For the housing market, the road to recovery may be in sight with values showing a 2% increase over the last year, as revealed October 30, 2012, through S&P/Case-Shiller Home Indices.
The annual data reports increases among a composite of 20 U.S. cities, only three of which showing negative growth; Atlanta (-6.1%), Chicago (-1.6%) and New York (2.3%).
Atlanta, despite posting a -6.1% annual rate, has shown significant improvement, better than the nine consecutive months of double-digit declines the city experienced from October 2011 through June 2012, the data reports. According to the data, Las Vegas, which has not seen growth since January 2007, finally reached positive territory with a 0.9% annual rate of change in August 2012.

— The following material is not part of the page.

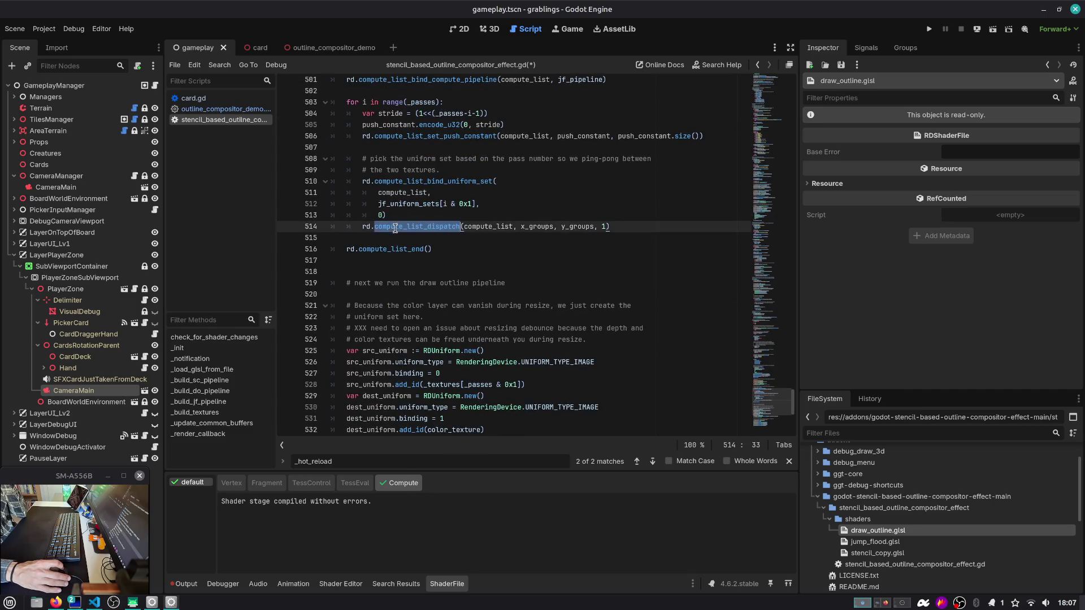
{"action": "double_click", "coordinate": [391, 251]}
{"action": "scroll", "coordinate": [428, 264], "scroll_direction": "down", "scroll_amount": 2}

Adding to market growth potential, 19 of the 20 cities reported positive monthly growths, averaging a 0.9% rise from July-August. The single exception being Seattle, who only posted a -0.1%.
Monthly gains posted by the 19 cities from July-August, as well as negative cities showing signs of improvement, have signaled that the market’s recovery might already be underway.
“The sustained good news in home prices over the past five months makes us optimistic for continued recovery in the housing market,” said David M. Blitzer, Chairman of the Index Committee at S&P Dow Jones Indices.
“News on home prices confirms other good news about housing. Single family housing starts are 43% ahead of last year’s pace, existing and new home sales are also up, the inventory of homes for sale continues to drop and costumer mortgage default rates are reaching new lows. For the fifth time in a row, both Composites had monthly gains,” Blitzer added.